Rewrite the part of the comment thread starting at "Turns out that" and ending at "meant to go?", putting "autocracy" in place of "authoritarianism".

------ PASSAGE TO READ ------

Wow. I studied the Cultural Revolution in college w Chinese prof (right after it happened), so look forward to this. Someone on X/Twitter posted a meme of a shot from a Red Guard loyalty rally as a comment on how the media in US are lionizing the young man who shot the healthcare exec.

And in real life, I met the wife of a childhood acquaintance who was a Chinese expat, former Red Guard. It was she who told me - not books or media - how many millions Mao killed.

Kim A.'s avatar

A timely warning, absolutely. Becoming more aware of these processes has been one advantage of living through the Covid era for me. Now, don't get me wrong: I don't mean in any way to insinuate that people I disagree with are equivalent to the Red Guards. There's an ocean of difference between even the most rabid Covidian and those who consigned others to torture and death in 20th century China. Still, though, I feel like I got a sense of how these grotesque social processes can happen. Before it felt very alien, but now, between the pandemic and the rise of Wokery, it's like I've had a front-row seat to a very mild, very innocuous in relative terms, but still real example of the same pathology. Think of it as a vaccine, if you will. ;)

As for the modern West, you're probably right that apathy and wealth has something to do with the failure to stoke the same. At the same time, for all our culture's many, massive faults, I do think there's something genuine and valuable to our concepts of freedom of religion, conscience, assembly and speech as one of Western/Faustian/whatever you prefer to call it culture's important contributions to human culture as a whole. I really hope it can survive the end of industrial abundance, even if it doesn't look too promising at the moment.

Turns out that there's a lot of people who apparently never had much of a commitment to these principles in their own right, and have no problem with censorship as long as it's "their" side wielding it. Seeing many of the self-professed "pro-free speech" right turn on a dime to silence dissent against Israel is a very telling example here. This also applies to the "new" right, in that I can't help feel many of them don't genuinely have a problem with authoritarianism, they just want one that reflects their own values instead of the wokesters'. So where are those of us who detest authoritarianism in all its flavors meant to go?

------ DATA FOR ANALYSIS ------

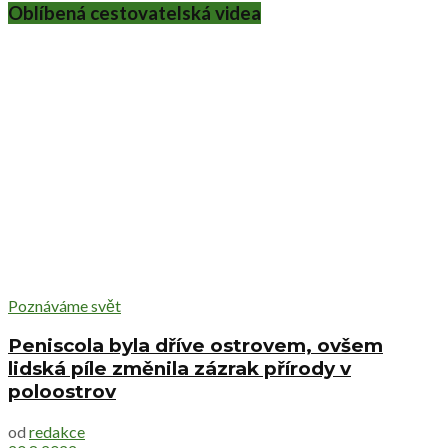
Oblíbená cestovatelská videa
Poznáváme svět
Peniscola byla dříve ostrovem, ovšem
lidská píle změnila zázrak přírody v
poloostrov
od
redakce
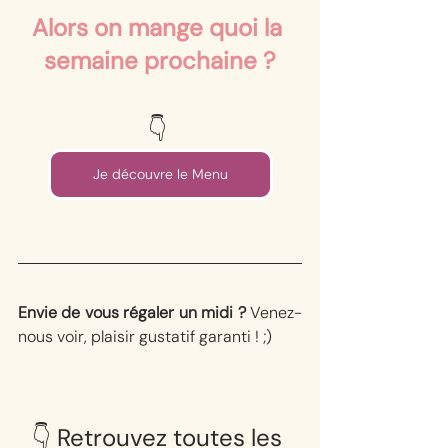
Alors on mange quoi la 
semaine prochaine ?
👇⁠ 
Je découvre le Menu
Envie de vous régaler un midi ? 
Venez-
nous voir, plaisir gustatif garanti ! ;) 
⁠👇⁠ Retrouvez toutes les 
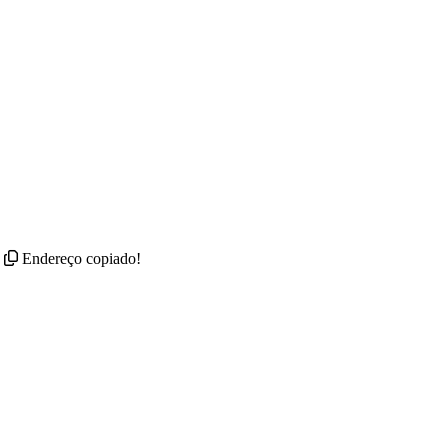
Endereço copiado!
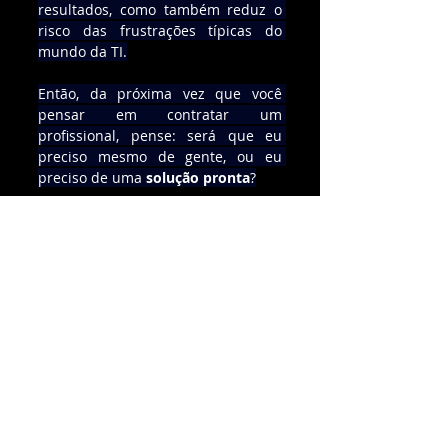
resultados, como também reduz o 
risco das frustrações típicas do 
mundo da TI.
Então, da próxima vez que você 
pensar em contratar um 
profissional, pense: será que eu 
preciso mesmo de gente, ou eu 
preciso de uma 
solução pronta
?
No final das contas, é muito melhor 
contratar 
soluções prontas e 
focadas em resultado
 do que 
perder tempo, dinheiro e energia 
tentando gerenciar algo que não faz 
parte do seu DNA.
A mensagem é clara: se você 
precisa de TI, contrate 
resultados
, 
não problemas.
Vamos bater um papo sobre como 
transformar frustração em entrega 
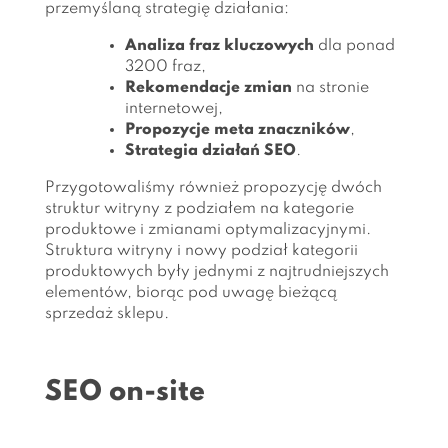
przemyślaną strategię działania:
Analiza fraz kluczowych
dla ponad
3200 fraz,
Rekomendacje zmian
na stronie
internetowej,
Propozycje meta znaczników
,
Strategia działań SEO
.
Przygotowaliśmy również propozycję dwóch
struktur witryny z podziałem na kategorie
produktowe i zmianami optymalizacyjnymi.
Struktura witryny i nowy podział kategorii
produktowych były jednymi z najtrudniejszych
elementów, biorąc pod uwagę bieżącą
sprzedaż sklepu.
SEO on-site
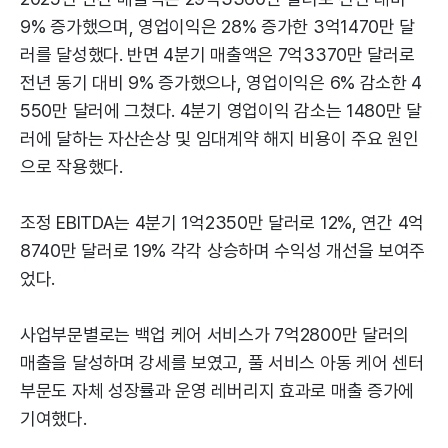
9% 증가했으며, 영업이익은 28% 증가한 3억1470만 달
러를 달성했다. 반면 4분기 매출액은 7억3370만 달러로
전년 동기 대비 9% 증가했으나, 영업이익은 6% 감소한 4
550만 달러에 그쳤다. 4분기 영업이익 감소는 1480만 달
러에 달하는 자산손상 및 임대계약 해지 비용이 주요 원인
으로 작용했다.
조정 EBITDA는 4분기 1억2350만 달러로 12%, 연간 4억
8740만 달러로 19% 각각 상승하며 수익성 개선을 보여주
었다.
사업부문별로는 백업 케어 서비스가 7억2800만 달러의
매출을 달성하며 강세를 보였고, 풀 서비스 아동 케어 센터
부문도 자체 성장률과 운영 레버리지 효과로 매출 증가에
기여했다.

------

ANSWER:
Turns out that there's a lot of people who apparently never had much of a commitment to these principles in their own right, and have no problem with censorship as long as it's "their" side wielding it. Seeing many of the self-professed "pro-free speech" right turn on a dime to silence dissent against Israel is a very telling example here. This also applies to the "new" right, in that I can't help feel many of them don't genuinely have a problem with autocracy, they just want one that reflects their own values instead of the wokesters'. So where are those of us who detest autocracy in all its flavors meant to go?